GitHub Copilot just added Moonshot AI's Kimi K2.7 Code to its model picker, and the milestone is bigger than it sounds. Kimi K2.7 Code is now generally available in GitHub Copilot, and it is the first open-weight model offered as a selectable option in the Copilot model picker. Every other model in the picker , GPT-5.5, Claude Opus 4.8, Gemini 3.1 Pro , is proprietary. You cannot download it, audit its weights, or run it yourself. Kimi K2.7 is different.
Kimi K2.7 is MIT-licensed, the full 1T parameter weights are public on Hugging Face, and GitHub is simply running a hosted copy on Azure for Copilot users who prefer not to manage infrastructure. The addition also completes a five-lab Copilot roster, with the model picker now spanning OpenAI, Anthropic, Google, Microsoft, and Moonshot AI , the broadest competitive set that any major coding tool has ever offered through a single subscription.
What K2.7 Code actually is
K2.7 Code is built on Kimi K2.6, with better long-horizon coding task completion and about 30% lower thinking-token usage versus K2.6. Under the hood, it packs 1T total parameters, 32B activated parameters, 384 experts, 8 selected experts per token, a 256K context window, native multimodality, and a MoonViT vision encoder.
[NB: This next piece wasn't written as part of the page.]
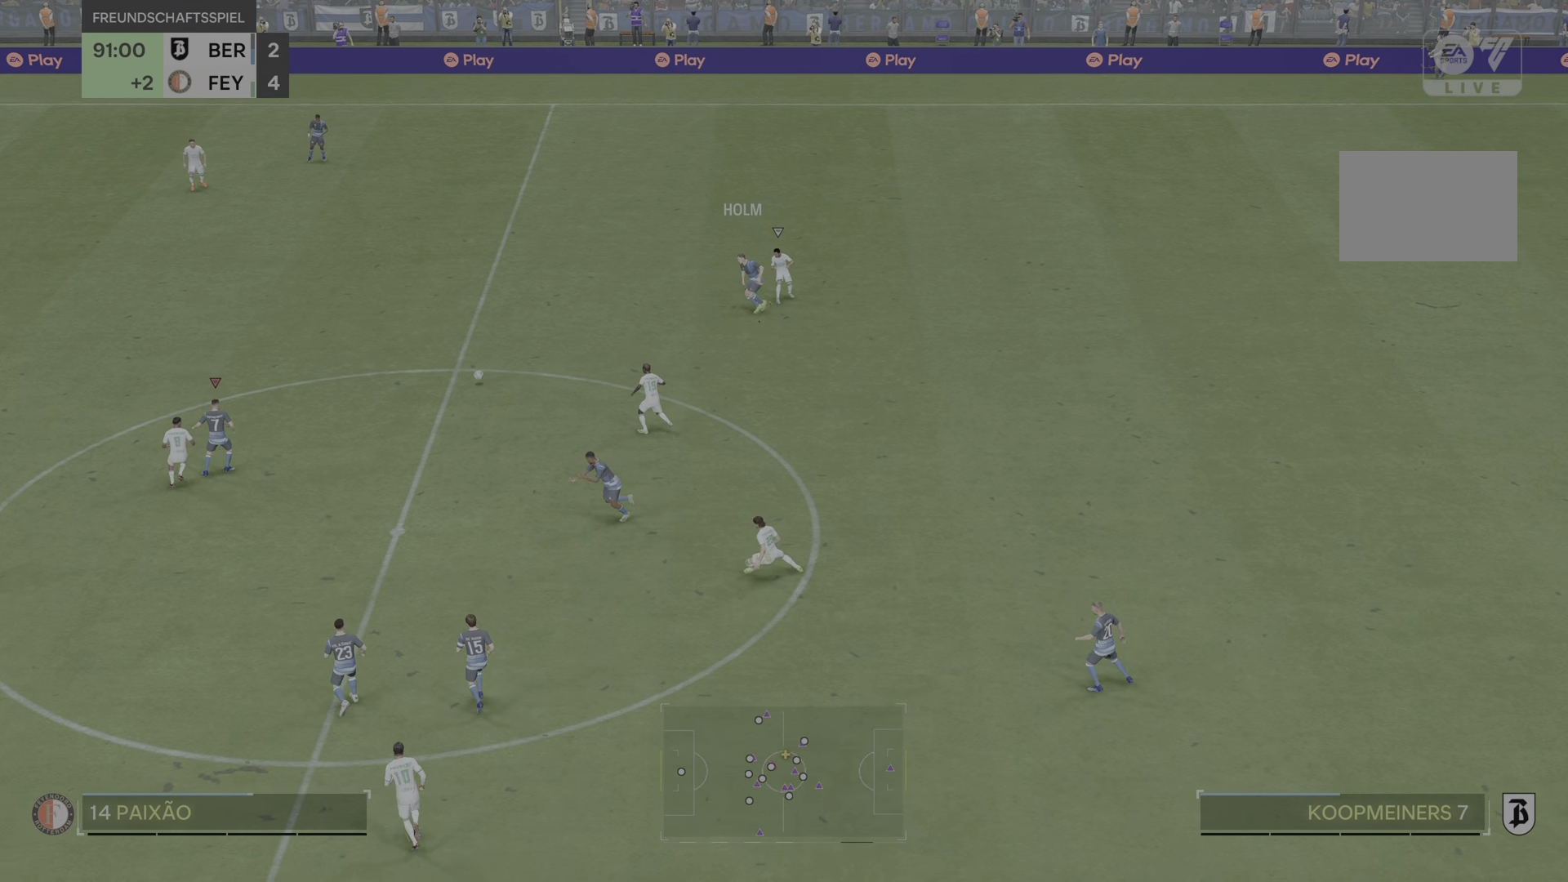
{"buttons": [], "left_stick": "right", "right_stick": "center", "events": [[183, "left_stick", "up"], [367, "left_stick", "right"]]}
The MoE (Mixture-of-Experts) architecture is the key to making a trillion-parameter model affordable to serve: only a fraction of those parameters activate on any given token, keeping inference costs manageable.
Reasoning models tend to overthink, spending thousands of tokens deliberating on problems that don't need it. Kimi K2.7 Code significantly reduces this tendency, cutting thinking-token usage by approximately 30% on average compared with K2.6. Across every benchmark Moonshot tested, K2.7 achieves higher scores than K2.6 while consuming fewer tokens , meaning faster responses in interactive coding sessions, lower API costs in production, and agent workflows that complete more work within the same context budget.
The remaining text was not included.